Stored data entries
::::::

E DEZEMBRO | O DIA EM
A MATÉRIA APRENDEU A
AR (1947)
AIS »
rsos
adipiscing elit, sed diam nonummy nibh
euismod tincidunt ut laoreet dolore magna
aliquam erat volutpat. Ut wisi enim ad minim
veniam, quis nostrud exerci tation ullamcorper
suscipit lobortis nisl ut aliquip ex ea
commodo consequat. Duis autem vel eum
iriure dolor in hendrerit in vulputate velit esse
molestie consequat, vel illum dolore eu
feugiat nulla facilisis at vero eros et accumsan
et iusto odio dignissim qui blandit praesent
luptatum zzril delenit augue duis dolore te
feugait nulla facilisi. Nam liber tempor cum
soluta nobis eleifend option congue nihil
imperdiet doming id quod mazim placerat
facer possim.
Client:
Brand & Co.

::::::

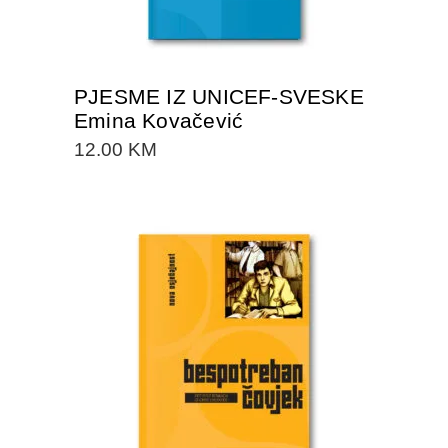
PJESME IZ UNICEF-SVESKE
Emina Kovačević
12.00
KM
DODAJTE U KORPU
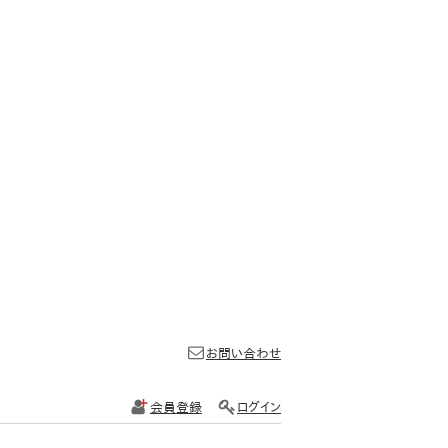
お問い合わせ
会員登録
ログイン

::::::

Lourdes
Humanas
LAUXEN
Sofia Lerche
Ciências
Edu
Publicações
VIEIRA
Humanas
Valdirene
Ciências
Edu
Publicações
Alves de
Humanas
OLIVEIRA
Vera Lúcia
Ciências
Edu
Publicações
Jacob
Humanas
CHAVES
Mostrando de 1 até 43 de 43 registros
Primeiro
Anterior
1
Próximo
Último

::::::

Keeping every character as it is, restate the lines above that run from the line with "E DEZEMBRO | O DIA EM" through the line with "et iusto odio dignissim qui blandit praesent", both included, and nothing else.

E DEZEMBRO | O DIA EM
A MATÉRIA APRENDEU A
AR (1947)
AIS »
rsos
adipiscing elit, sed diam nonummy nibh
euismod tincidunt ut laoreet dolore magna
aliquam erat volutpat. Ut wisi enim ad minim
veniam, quis nostrud exerci tation ullamcorper
suscipit lobortis nisl ut aliquip ex ea
commodo consequat. Duis autem vel eum
iriure dolor in hendrerit in vulputate velit esse
molestie consequat, vel illum dolore eu
feugiat nulla facilisis at vero eros et accumsan
et iusto odio dignissim qui blandit praesent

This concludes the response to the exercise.